Today marks the day in 1740 when the 17-year-old Adam Smith set off from his family home in Kirkcaldy to take up a scholarship at Balliol College, Oxford. 

He had always been a gifted student, in school and then at Glasgow University, which he entered at the age of 14, and where he was greatly influenced by the great moral philosopher Francis Hutcheson — libertarian, rationalist, utilitarian, plain speaker and thorn in the side of authority. 

The journey to Oxford took him a month, on horseback. If thriving, commercial Glasgow had been an eye-opener to a boy from provincial Kirkcaldy, England was more like a different world. He wrote of the grandness of its architecture and the fatness of its cattle, quite unlike the poor specimens in Scotland.

Yet the English university education system did not impress him. Indeed, it gave him an important lesson on the power of perverse incentives, which he would catalogue acidly in his great 1776 work of economics, The Wealth of Nations

The problem was that Oxford teachers were paid directly from college endowments, not from students’ fees as they were in Glasgow. It hardly encouraged their interest in their students. “In the University of Oxford,” wrote Smith, “the greater part of the public professors have, for these many years, given up altogether even the pretence of teaching.” 

College life, he observed, was contrived “for the interest, or more properly speaking, for the ease of the masters.” There were disciplines aplenty on the students, of course; but none on the teachers. But “no discipline is ever requisite to force attendance upon lectures which are really worth the attending,” rare though those were. Indeed, it was “well known” among the students “wherever any such lectures are given.”

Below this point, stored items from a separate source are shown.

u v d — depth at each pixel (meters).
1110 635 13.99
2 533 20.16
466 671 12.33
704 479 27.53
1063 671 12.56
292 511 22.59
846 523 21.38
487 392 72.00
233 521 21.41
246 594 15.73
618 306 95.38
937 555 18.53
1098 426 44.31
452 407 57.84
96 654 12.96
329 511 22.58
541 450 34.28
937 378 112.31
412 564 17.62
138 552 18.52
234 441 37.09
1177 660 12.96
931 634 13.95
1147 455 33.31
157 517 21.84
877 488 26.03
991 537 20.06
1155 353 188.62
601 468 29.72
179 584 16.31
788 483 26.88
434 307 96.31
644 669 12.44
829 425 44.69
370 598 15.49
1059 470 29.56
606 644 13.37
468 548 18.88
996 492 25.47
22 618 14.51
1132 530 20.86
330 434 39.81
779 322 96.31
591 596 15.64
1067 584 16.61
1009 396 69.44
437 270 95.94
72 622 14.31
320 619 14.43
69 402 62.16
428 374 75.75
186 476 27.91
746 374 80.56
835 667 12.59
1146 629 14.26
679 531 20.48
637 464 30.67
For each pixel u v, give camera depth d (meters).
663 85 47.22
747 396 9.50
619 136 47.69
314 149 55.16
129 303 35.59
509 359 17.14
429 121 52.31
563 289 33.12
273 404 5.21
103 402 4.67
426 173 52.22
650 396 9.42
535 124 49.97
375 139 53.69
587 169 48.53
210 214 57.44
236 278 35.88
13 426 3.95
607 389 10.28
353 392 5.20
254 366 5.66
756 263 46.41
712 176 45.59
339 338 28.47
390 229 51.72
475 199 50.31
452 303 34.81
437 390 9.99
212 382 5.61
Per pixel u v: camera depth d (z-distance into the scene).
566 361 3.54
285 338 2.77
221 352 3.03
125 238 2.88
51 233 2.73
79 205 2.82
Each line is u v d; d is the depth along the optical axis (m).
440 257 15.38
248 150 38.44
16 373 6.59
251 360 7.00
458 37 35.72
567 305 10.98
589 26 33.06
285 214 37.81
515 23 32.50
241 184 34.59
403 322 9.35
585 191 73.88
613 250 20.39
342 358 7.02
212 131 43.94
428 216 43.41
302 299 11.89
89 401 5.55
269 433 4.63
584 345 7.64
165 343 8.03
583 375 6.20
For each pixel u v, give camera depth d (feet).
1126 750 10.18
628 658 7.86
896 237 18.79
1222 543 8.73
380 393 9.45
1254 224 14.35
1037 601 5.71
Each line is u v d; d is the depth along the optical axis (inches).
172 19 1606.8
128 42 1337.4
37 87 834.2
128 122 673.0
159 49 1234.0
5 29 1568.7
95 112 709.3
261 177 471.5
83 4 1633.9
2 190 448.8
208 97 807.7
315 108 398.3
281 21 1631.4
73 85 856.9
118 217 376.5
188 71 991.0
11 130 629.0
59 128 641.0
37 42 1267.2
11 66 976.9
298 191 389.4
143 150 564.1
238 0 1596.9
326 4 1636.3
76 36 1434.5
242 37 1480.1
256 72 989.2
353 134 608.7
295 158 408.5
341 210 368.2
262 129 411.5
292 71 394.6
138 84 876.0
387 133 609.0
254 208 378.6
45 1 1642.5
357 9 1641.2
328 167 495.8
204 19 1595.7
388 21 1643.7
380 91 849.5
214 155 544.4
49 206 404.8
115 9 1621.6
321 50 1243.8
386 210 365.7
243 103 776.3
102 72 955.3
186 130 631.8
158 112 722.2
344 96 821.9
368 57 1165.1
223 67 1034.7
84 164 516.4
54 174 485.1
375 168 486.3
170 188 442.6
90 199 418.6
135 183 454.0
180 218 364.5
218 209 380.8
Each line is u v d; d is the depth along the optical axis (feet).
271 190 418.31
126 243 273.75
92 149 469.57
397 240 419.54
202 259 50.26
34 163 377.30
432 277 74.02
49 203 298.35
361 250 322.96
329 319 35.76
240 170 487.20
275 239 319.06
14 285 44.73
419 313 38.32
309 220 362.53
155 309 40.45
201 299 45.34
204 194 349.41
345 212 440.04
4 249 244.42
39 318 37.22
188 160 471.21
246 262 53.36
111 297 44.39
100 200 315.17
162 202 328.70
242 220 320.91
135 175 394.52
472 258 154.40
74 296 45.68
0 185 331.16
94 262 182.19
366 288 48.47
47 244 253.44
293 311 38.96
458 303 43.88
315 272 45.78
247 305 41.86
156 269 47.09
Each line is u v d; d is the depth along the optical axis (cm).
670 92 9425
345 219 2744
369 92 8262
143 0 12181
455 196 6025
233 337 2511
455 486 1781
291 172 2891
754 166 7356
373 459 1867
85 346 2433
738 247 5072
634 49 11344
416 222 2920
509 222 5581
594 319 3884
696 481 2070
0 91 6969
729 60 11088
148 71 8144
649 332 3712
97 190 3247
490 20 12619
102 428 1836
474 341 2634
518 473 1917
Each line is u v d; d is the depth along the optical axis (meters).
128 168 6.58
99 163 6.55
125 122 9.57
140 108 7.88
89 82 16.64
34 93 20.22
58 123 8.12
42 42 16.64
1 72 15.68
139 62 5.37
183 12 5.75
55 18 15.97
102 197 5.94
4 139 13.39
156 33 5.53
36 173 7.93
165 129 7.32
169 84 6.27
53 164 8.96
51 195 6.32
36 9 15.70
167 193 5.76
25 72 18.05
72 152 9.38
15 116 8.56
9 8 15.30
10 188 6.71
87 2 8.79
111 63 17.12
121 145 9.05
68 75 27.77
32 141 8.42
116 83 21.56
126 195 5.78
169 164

Smith was becoming, not just an economist, but a social psychologist. The perverse incentives upon the Oxford teaching staff, he recognised, were just one example of a more general human trait: “It is the interest of every man to live as much at his ease as he can; and if his emoluments are to be precisely the same, whether he does, or does not perform some very laborious duty, it is certainly his interest, at least as interest is vulgarly understood, either to neglect it altogether, or, if he is subject to some authority which will not suffer him to do this, to perform it in as careless and slovenly a manner as that authority will permit.”

And institutions like universities, he noted, “are likely to make a common cause, to be all very indulgent to one another, and every man to consent that his neighbour may neglect his duty, provided he himself is allowed to neglect his own.” 

Like other students, therefore, Smith learnt little from his Oxford teachers. Yet, thanks to Balliol’s world-class library and his own love of reading and learning, Smith was able to educate himself in the classics, literature, and other subjects. He left Oxford in 1746, before the expiry of his scholarship, to return to Kirkcaldy, where he began to write essays and articles that would make his reputation and launch his academic career.

Today, a small bronze bust of Adam Smith, created by the distinguished Victorian sculptor Carlo Marochetti, is preserved in Balliol College. What Adam Smith thought of Oxford, however, is preserved in an even more permanent form: his cutting words on a failed education system that so badly let him down.